We will implement some clustering algorithms from scratch and we will test on two data sets constituted by some 2-dimensional distributions of points. Then we will apply our algorithms to a real-word data set.
TODO: Generate data sets DS1 (non overlapping blobs), DS2 (overlapping blobs) and load DS3 from the file iris.csv.
Implement K-Means, Fuzzy C- Means and Graded Possibilistic C-Means.
Implement WTA and the α−cut defuzzifiers of fuzzy partitions.
Implement RAND and Jaccard Indeces for hard partition comparison
Apply K-Means, Fuzzy C-Means and Graded Possibilistic C-Means to the 3 data sets using a multi-start approach; search for 2, 3, and 4 clusters.

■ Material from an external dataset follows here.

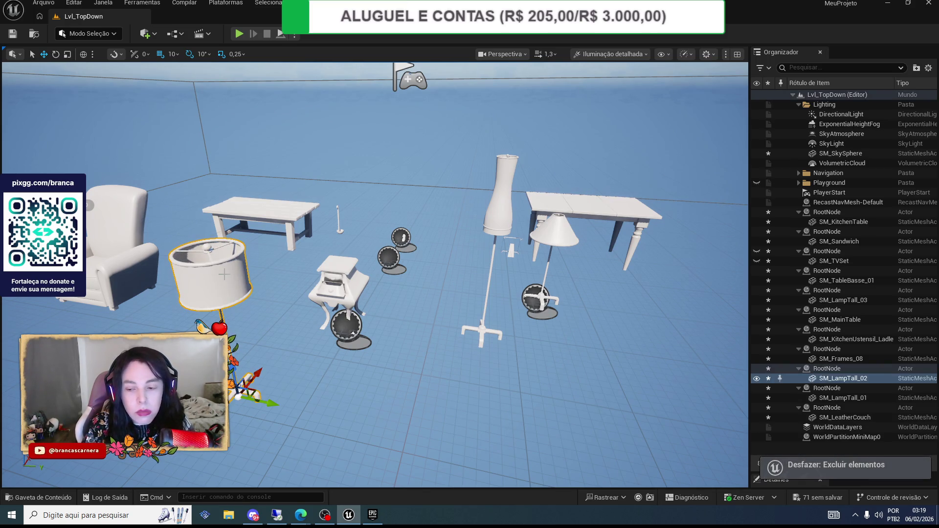
- Delete the drum lamp and the leather couch from the level
{"action": "scroll", "coordinate": [194, 216], "scroll_direction": "down", "scroll_amount": 3}
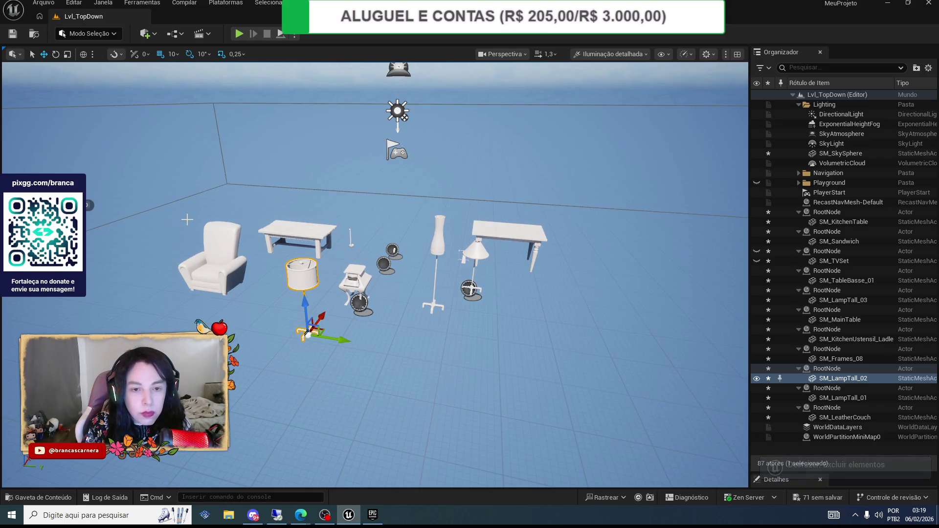
{"action": "scroll", "coordinate": [179, 214], "scroll_direction": "down", "scroll_amount": 1}
{"action": "scroll", "coordinate": [179, 213], "scroll_direction": "up", "scroll_amount": 5}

Defuzzify the soft partitions of Fuzzy C- Means and Graded Possibilistic C-Means using the WTA (Winner-Takes-All) criterion.
Visualize the results on the scatter plot, highlighting the centroids and using a different color for each cluster.
Measure the accuracy of the hard partitions by comparing them with the ground-truth constituted by the targets of the data sets. For the comparison use RAND and Jaccard indeces.
For the Graded Possibilistic C-Means use a possibilistic degree 𝛽=0.8 and a value of 𝜂 (identical for each cluster) comparable with the standard_dev 2 for data sets DS1 and DS2. For DS3 (Iris data set) 𝜂 must be selected by checking the value of the accuracy (model selection - grid search).